Nesta Ponta da Garça está um lugar do mesmo nome, que tornou dela, freguesia de Nossa Senhora da Piedade, que é a festa da sua Apresentação, que se celebra a vinte e um de Novembro, a qual igreja fez Lopo Anes de Araújo, na fazenda que agora é de seus herdeiros; tem oitenta e nove fogos e almas de confissão trezentas e trinta e duas, das quais são de sacramento duzentas e quarenta e oito. O primeiro vigairo foi João Afonso Salgado; o segundo, Afonso Anes; o terceiro, Fernão Rodrigues; o quarto Manuel Roiz.
É também, como o Faial e Povoação, termo de Vila-Franca, e todos têm juízes pedâneos, que julgam até um tostão e às vezes até trezentos reis, e o escrivão e alcaide senão a Ponta da Garça. Tem granjearia e lavoura de trigo, do melhor da ilha, e pastel, por ter muitas e grossas terras, em que os moradores estão espalhados e não muito juntos. É lugar situado à beira do mar, junto de altas rochas que tem por muro da parte do sul; pouco viçoso de frutas e menos regado de águas; onde há nobres fregueses e tem sua morada, principalmente no Verão, João de Arruda, filho de Pero da Costa, casado com D. Guiomar, filha de Hector Gonçalves Minhoto, neta do Capitão João Soares, segundo do nome, da ilha de Santa Maria.
Antes de chegar à Ponta da Garça, está o Cavouco, que é uma ressaca pequena e encolhimento da terra para dentro, onde há uma pequena ribeira que corre somente de Inverno, em tempo de enchentes e cai de salto. Está nesta fajã, chamada o Cavouco uma vinha e pomar.

▶ _REQUISITOS DA TAREFA_
Reproduza sem nenhuma alteração o trecho do texto sobre a Ponta da Garça que abre com as palavras "É também, como" e fecha com "de Santa Maria.".

▶ _ENTRADAS FORNECIDAS_
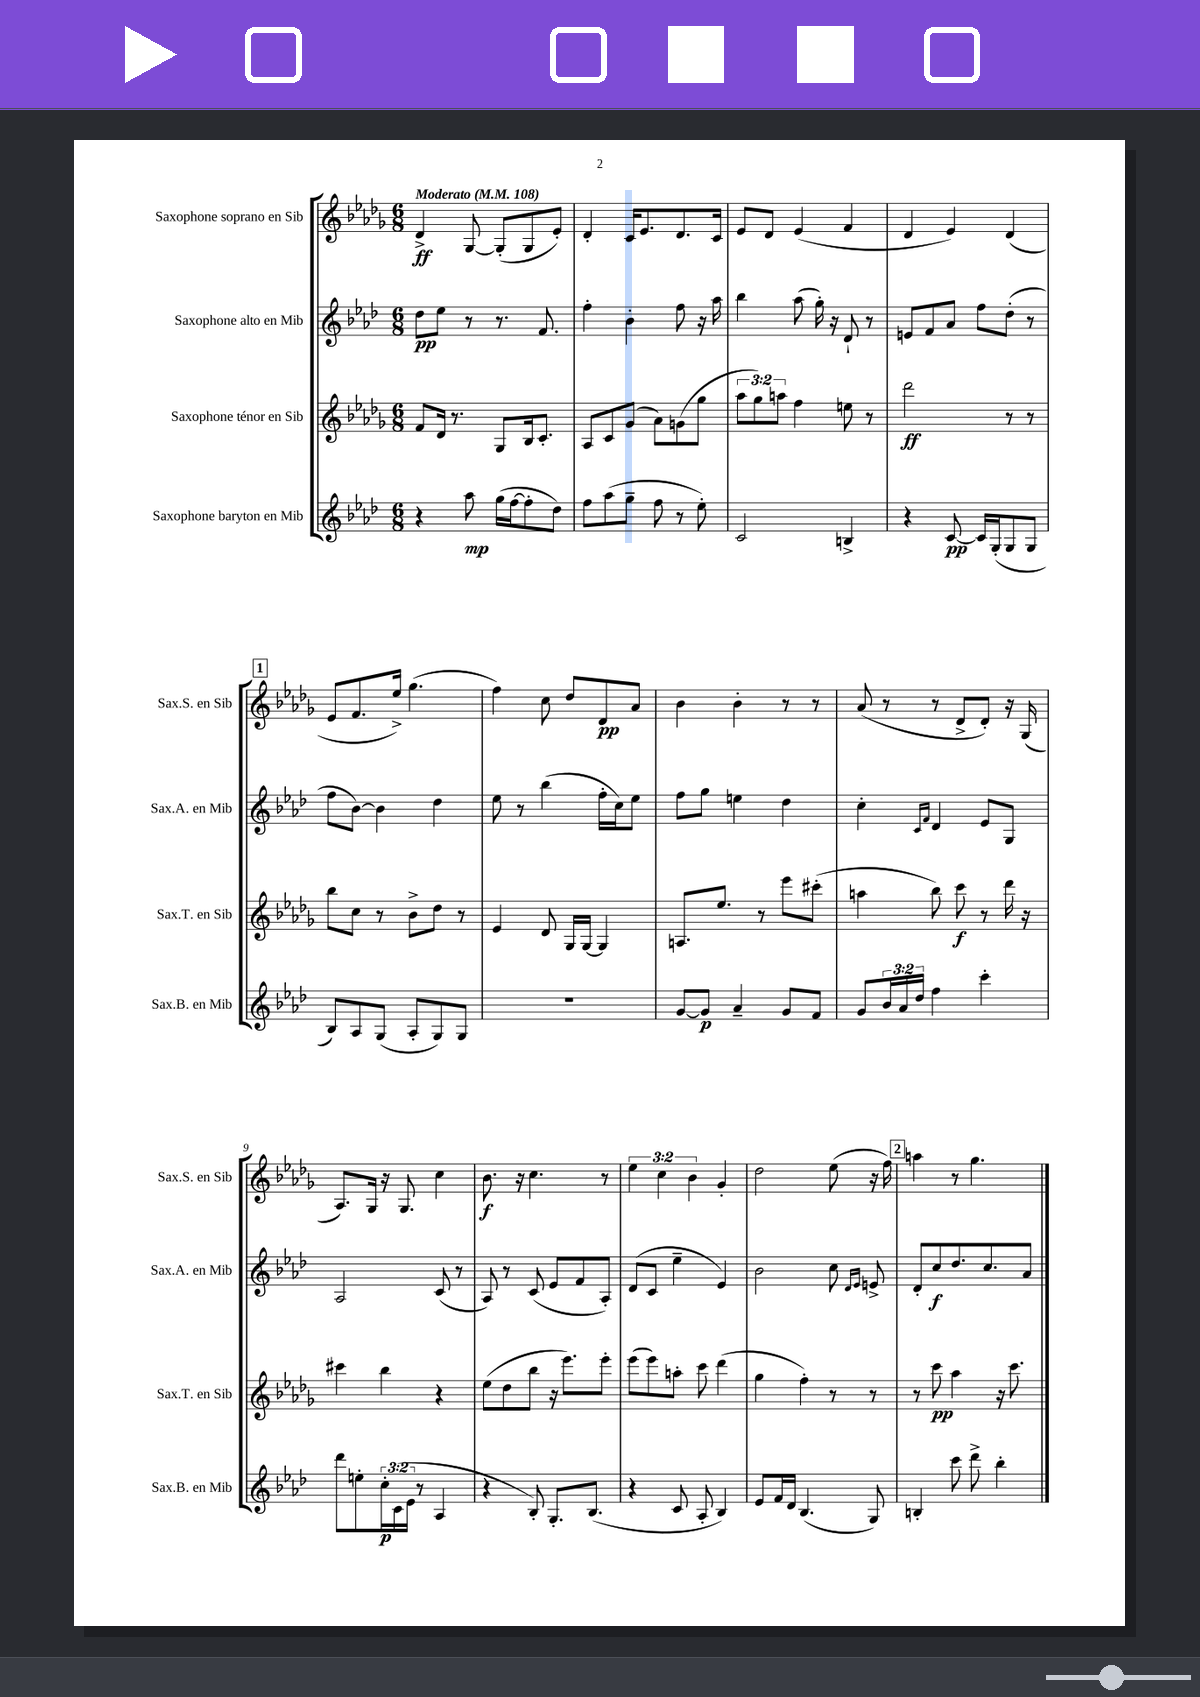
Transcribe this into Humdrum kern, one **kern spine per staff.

**kern	**dynam	**kern	**dynam	**kern	**dynam	**kern	**dynam
*part4	*part4	*part3	*part3	*part2	*part2	*part1	*part1
*staff4	*staff4	*staff3	*staff3	*staff2	*staff2	*staff1	*staff1
*I"Saxophone baryton en Mib	*	*I"Saxophone ténor en Sib	*	*I"Saxophone alto en Mib	*	*I"Saxophone soprano en Sib	*
*I'Sax.B. en Mib	*	*I'Sax.T. en Sib	*	*I'Sax.A. en Mib	*	*I'Sax.S. en Sib	*
*clefG2	*	*clefG2	*	*clefG2	*	*clefG2	*
*k[b-e-a-d-]	*	*k[b-e-a-d-g-]	*	*k[b-e-a-d-]	*	*k[b-e-a-d-g-]	*
*M6/8	*	*M6/8	*	*M6/8	*	*M6/8	*
*MM108	*	*MM108	*	*MM108	*	*MM108	*
=1	=1	=1	=1	=1	=1	=1	=1
!	!	!	!	!	!	!LO:TX:a:B:t=Moderato	!
4r	.	8f/L	.	8dd-\L	pp	4d-^/	ff
.	.	16d-/Jk	.	8ee-\J	.	.	.
.	.	8.r	.	.	.	.	.
8aa-\	mp	.	.	8r	.	[8G-/	.
(16gg\LL	.	8G-/L	.	8.r	.	(8G-'/L]	.
[16ff\J	.	.	.	.	.	.	.
8ff'\]	.	16B-/k	.	.	.	8G-/	.
.	.	8.c'/J	.	8.f/	.	.	.
8dd-\J)	.	.	.	.	.	8e-'/J)	.
=2	=2	=2	=2	=2	=2	=2	=2
8ff\L	.	8A-/L	.	4ff'\	.	4d-'/	.
(8aa-\	.	8c/	.	.	.	.	.
8gg~\J	.	(8g-/J	.	4b-'\	.	16c/KL	.
.	.	.	.	.	.	8.e-/	.
8ff\	.	8a-\L)	.	.	.	.	.
8r	.	(8gn\	.	8ff\	.	8.d-/	.
8ee-'\)	.	8gg-\J	.	16r	.	.	.
.	.	.	.	16aa-\	.	16c/Jk	.
=3	=3	=3	=3	=3	=3	=3	=3
2c/	.	12aa-\L	.	4bb-\	.	8e-/L	.
.	.	12gg-\)	.	.	.	.	.
.	.	.	.	.	.	8d-/J	.
.	.	12aan\J	.	.	.	.	.
.	.	4ff\	.	(8aa-\	.	(4e-/	.
.	.	.	.	16gg'\)	.	.	.
.	.	.	.	16r	.	.	.
4Bn^/	.	8een\	.	8d-`/	.	4f/	.
.	.	8r	.	8r	.	.	.
=4	=4	=4	=4	=4	=4	=4	=4
4r	.	2ddd-\	ff	8en/L	.	4d-/	.
.	.	.	.	8f/	.	.	.
[8c/	pp	.	.	8a-/J	.	4e-/)	.
16c/LL]	.	.	.	8ff\L	.	.	.
(16G'/J	.	.	.	.	.	.	.
8G/	.	8r	.	(8dd-'\J	.	(4d-/	.
8G/J	.	8r	.	8r	.	.	.
!!LO:LB:g=z
!!LO:REH:place=s1:t=1
=5	=5	=5	=5	=5	=5	=5	=5
8B-/L)	.	8bb-\L	.	8ff\L	.	8e-/L	.
8A-/	.	8cc\J	.	[8b-\J)	.	8.f/	.
(8G/J	.	8r	.	4b-\]	.	.	.
.	.	.	.	.	.	16ee-^/Jk)	.
8A-'/L	.	8b-^\L	.	.	.	(4.gg-\	.
8G/)	.	8dd-\J	.	4dd-\	.	.	.
8G/J	.	8r	.	.	.	.	.
=6	=6	=6	=6	=6	=6	=6	=6
2.r	.	4e-/	.	8ee-\	.	4ff\)	.
.	.	.	.	8r	.	.	.
.	.	8d-/	.	(4bb-\	.	8cc\	.
.	.	16G-/LL	.	.	.	8dd-/L	.
.	.	[16G-/JJ	.	.	.	.	.
.	.	4G-/]	.	16ff'\LL	.	8d-/	pp
.	.	.	.	16cc\J)	.	.	.
.	.	.	.	8ee-\J	.	8a-/J	.
=7	=7	=7	=7	=7	=7	=7	=7
[8g/L	.	8.An/L	.	8ff\L	.	4b-\	.
8g/J]	p	.	.	8gg\J	.	.	.
.	.	8.ee-/J	.	.	.	.	.
4a-~/	.	.	.	4een\	.	4b-'\	.
.	.	8r	.	.	.	.	.
8g/L	.	8eee-\L	.	4dd-\	.	8r	.
8f/J	.	(8ccc#X'\J	.	.	.	8r	.
=8	=8	=8	=8	=8	=8	=8	=8
8g/L	.	4aan\	.	4cc'\	.	(8a-/	.
24b-/L	.	.	.	.	.	8r	.
24a-/	.	.	.	.	.	.	.
24dd-/JJ	.	.	.	.	.	.	.
.	.	.	.	16qqc/LL	.	.	.
.	.	.	.	16qqf/JJ	.	.	.
4ff\	.	8bb-\)	.	4d-/	.	8r	.
.	.	8ccc\	f	.	.	8d-^/L	.
4ccc'\	.	8r	.	8e-/L	.	8d-'/J)	.
.	.	16ddd-\	.	8G/J	.	16r	.
.	.	16r	.	.	.	(16G-/	.
!!LO:LB:g=z
=9	=9	=9	=9	=9	=9	=9	=9
8ddd-\L	.	4ccc#X\	.	2A-/	.	8.A-/L)	.
8een'\	.	.	.	.	.	.	.
.	.	.	.	.	.	16G-/Jk	.
24cc'\L	p	4bb-\	.	.	.	16r	.
(24c\	.	.	.	.	.	.	.
.	.	.	.	.	.	8.G-/	.
24e-\JJ	.	.	.	.	.	.	.
8r	.	.	.	.	.	.	.
4A-/	.	4r	.	(8c/	.	4cc\	.
.	.	.	.	8r	.	.	.
=10	=10	=10	=10	=10	=10	=10	=10
4r	.	(8ee-\L	.	8A-/)	.	8.b-\	f
.	.	8dd-\	.	8r	.	.	.
.	.	.	.	.	.	16r	.
8B-'/)	.	8bb-\J	.	(8c/	.	4.cc\	.
8.G'/L	.	16r	.	8e-/L	.	.	.
.	.	8.eee-\L)	.	.	.	.	.
.	.	.	.	8f/	.	.	.
(8.B-/J	.	.	.	.	.	.	.
.	.	8eee-'\J	.	8A-'/J)	.	8r	.
=11	=11	=11	=11	=11	=11	=11	=11
4r	.	(8eee-\L	.	(8d-/L	.	6ee-\	.
.	.	8eee-\)	.	8c/J	.	.	.
.	.	.	.	.	.	6cc\	.
8c/	.	8aan'\J	.	4ee-~\	.	.	.
.	.	.	.	.	.	6b-\	.
8A-'/	.	8ccc\	.	.	.	.	.
4B-/)	.	(4ddd-\	.	4e-/)	.	4g-'/	.
=12	=12	=12	=12	=12	=12	=12	=12
8e-/L	.	4gg-\	.	2b-\	.	2dd-\	.
16f/L	.	.	.	.	.	.	.
16d-/JJ	.	.	.	.	.	.	.
(4.B-/	.	4ff'\)	.	.	.	.	.
.	.	8r	.	8cc\	.	(8ee-\	.
.	.	.	.	16qqd-/LL	.	.	.
.	.	.	.	16qqe-/JJ	.	.	.
8G/)	.	8r	.	8en^/	.	16r	.
.	.	.	.	.	.	16ff\)	.
!!LO:REH:place=s1:t=2
=13	=13	=13	=13	=13	=13	=13	=13
4Bn'/	.	8r	.	8d-'/L	.	4aan\	.
.	.	8ccc\	pp	8cc/	f	.	.
8ccc\	.	4aa-\	.	8.dd-/	.	8r	.
8ddd-^\	.	.	.	.	.	4.gg-\	.
.	.	.	.	8.cc/	.	.	.
4bb-'\	.	16r	.	.	.	.	.
.	.	8.ccc\	.	.	.	.	.
.	.	.	.	8a-/J	.	.	.
==	==	==	==	==	==	==	==
*-	*-	*-	*-	*-	*-	*-	*-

▶ _RESULTADO DA TAREFA_
É também, como o Faial e Povoação, termo de Vila-Franca, e todos têm juízes pedâneos, que julgam até um tostão e às vezes até trezentos reis, e o escrivão e alcaide senão a Ponta da Garça. Tem granjearia e lavoura de trigo, do melhor da ilha, e pastel, por ter muitas e grossas terras, em que os moradores estão espalhados e não muito juntos. É lugar situado à beira do mar, junto de altas rochas que tem por muro da parte do sul; pouco viçoso de frutas e menos regado de águas; onde há nobres fregueses e tem sua morada, principalmente no Verão, João de Arruda, filho de Pero da Costa, casado com D. Guiomar, filha de Hector Gonçalves Minhoto, neta do Capitão João Soares, segundo do nome, da ilha de Santa Maria.